Still, last year was not a groundbreaking one for the industry as a whole. Bankers and consultants alike are blaming the lukewarm results on the poor market environment last year, particularly on the bond market, whose losses affected whole lines of the trust business.

But they are also acknowledging the strong foothold nonbanks - mutual fund companies, brokerage houses, and even attorneys - have staked out in trust territory.

"The nonbanks are clearly moving in," said Robert Tetenbaum, executive vice president of First Manhattan Consulting Group.

PaineWebber, for example, has had "tremendous" growth in trust assets, according to John W. Emery, a manger of personal trust at the financial services company in Weehawken, N.J.

Mr. Emery, whose company manages about $41 billion mostly in personal trust assets, said the growth has been in "the double digits" for the last few years.

As nonbanks build relationships with one-time bank customers, "those customers are not seeing the need to move back to a traditional trust relationship," said Amy J. Errett, chairman of the Spectrem Group, San Francisco.

But Mr. Emery said his firm does not necessarily look at the trust business as a competitive drive, but regards it as an "opportunity for all of us to do more trust business."

And bankers agree the question is not necessarily one of competition as much as a continuous need for self-improvement.

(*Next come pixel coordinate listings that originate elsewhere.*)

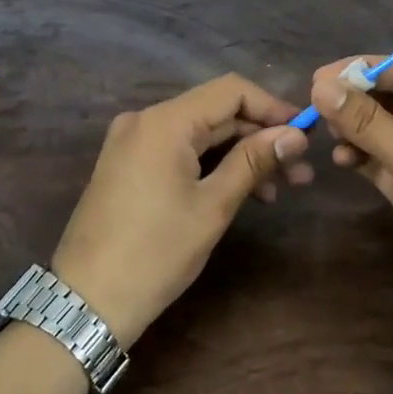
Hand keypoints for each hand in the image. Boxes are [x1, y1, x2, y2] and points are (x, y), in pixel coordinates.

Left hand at [52, 73, 312, 344]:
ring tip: (281, 188)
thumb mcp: (213, 205)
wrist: (86, 302)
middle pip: (216, 113)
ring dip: (240, 154)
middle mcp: (145, 120)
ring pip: (201, 134)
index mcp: (164, 121)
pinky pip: (180, 151)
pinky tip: (243, 191)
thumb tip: (297, 134)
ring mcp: (133, 142)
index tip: (306, 133)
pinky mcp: (129, 165)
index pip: (231, 91)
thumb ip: (254, 160)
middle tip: (300, 170)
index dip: (272, 107)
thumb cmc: (155, 252)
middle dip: (260, 137)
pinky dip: (212, 165)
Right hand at [311, 57, 392, 328]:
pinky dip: (361, 157)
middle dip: (355, 102)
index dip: (361, 71)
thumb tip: (321, 86)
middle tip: (313, 106)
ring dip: (355, 130)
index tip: (317, 77)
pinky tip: (341, 160)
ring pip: (383, 132)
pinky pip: (381, 162)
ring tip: (327, 135)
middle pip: (391, 101)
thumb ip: (367, 121)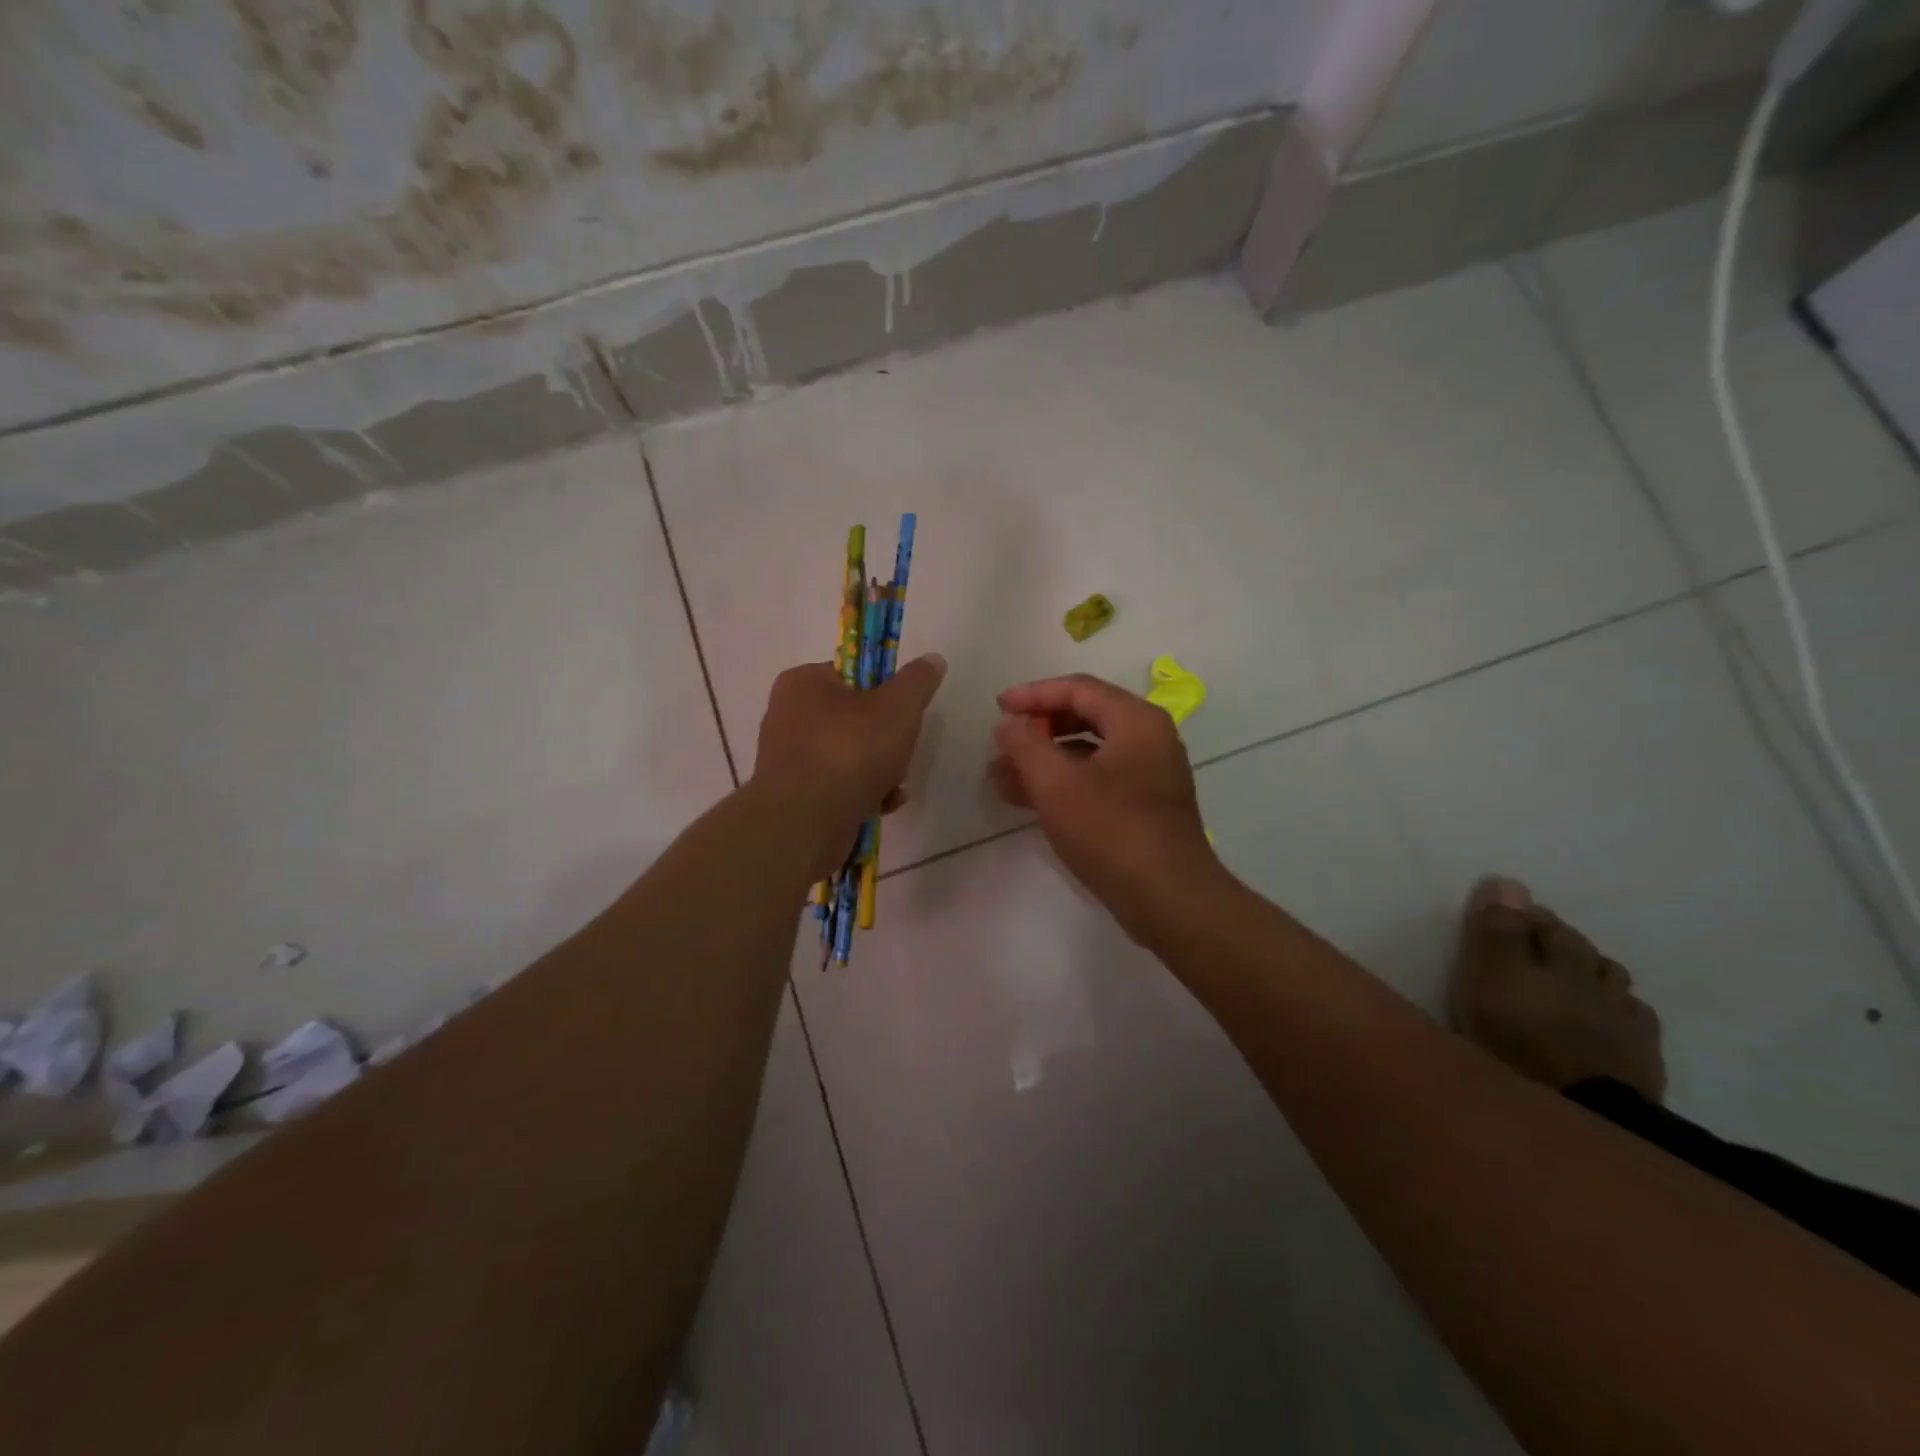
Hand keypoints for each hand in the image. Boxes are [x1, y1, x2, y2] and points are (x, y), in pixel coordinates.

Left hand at [750, 655, 947, 874]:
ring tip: (893, 785)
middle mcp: (787, 716)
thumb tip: (933, 659)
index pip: (851, 674)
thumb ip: (917, 681)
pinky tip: (882, 805)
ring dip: (879, 770)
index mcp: (802, 683)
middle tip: (900, 752)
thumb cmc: (850, 752)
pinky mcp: (793, 796)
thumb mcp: (897, 708)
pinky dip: (862, 793)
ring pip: (848, 755)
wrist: (806, 822)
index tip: (904, 712)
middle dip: (886, 739)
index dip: (884, 691)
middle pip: (854, 718)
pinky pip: (837, 786)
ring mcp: (788, 759)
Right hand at [989, 674, 1223, 939]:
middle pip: (1084, 716)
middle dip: (1038, 729)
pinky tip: (1027, 800)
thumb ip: (1026, 745)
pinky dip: (1063, 783)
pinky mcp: (1143, 805)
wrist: (1168, 898)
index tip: (999, 708)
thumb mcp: (1057, 784)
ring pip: (1088, 752)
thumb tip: (1008, 724)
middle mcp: (1148, 738)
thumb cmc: (1111, 831)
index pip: (1078, 689)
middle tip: (1002, 743)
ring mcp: (1149, 773)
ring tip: (1000, 777)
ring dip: (1044, 760)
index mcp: (1136, 721)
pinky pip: (1096, 779)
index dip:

Barnett's Mr. Baker said asset management and fiduciary services will present a tremendous growth opportunity for all kinds of providers, given the statistics that point to a growing aging population, and the impending transfer of trillions of dollars in wealth over the next 25 years.

"The future is very bright," said Mr. Baker. "But the question is whether one is positioned to provide the kinds of services to stay up to date."

Some banks are choosing to exit parts of the technology-heavy side of the trust business, admitting that they cannot compete on all fronts.

Both NationsBank and Bank of America, for example, have left the corporate trust and parts of the institutional trust business, respectively. And Bank of New York has decided to grow bigger in the same businesses, with multiple acquisitions in the global custody, corporate trust, and other securities processing lines of business.

But Ms. Errett thinks banks still have a long way to go. She advises clients to invest in technology, come up with "turnkey" products, and to teach their staffs better marketing skills.

"Those are the things that are standing between a bank deciding to turn on the engines again and be back in the race, or not," she said.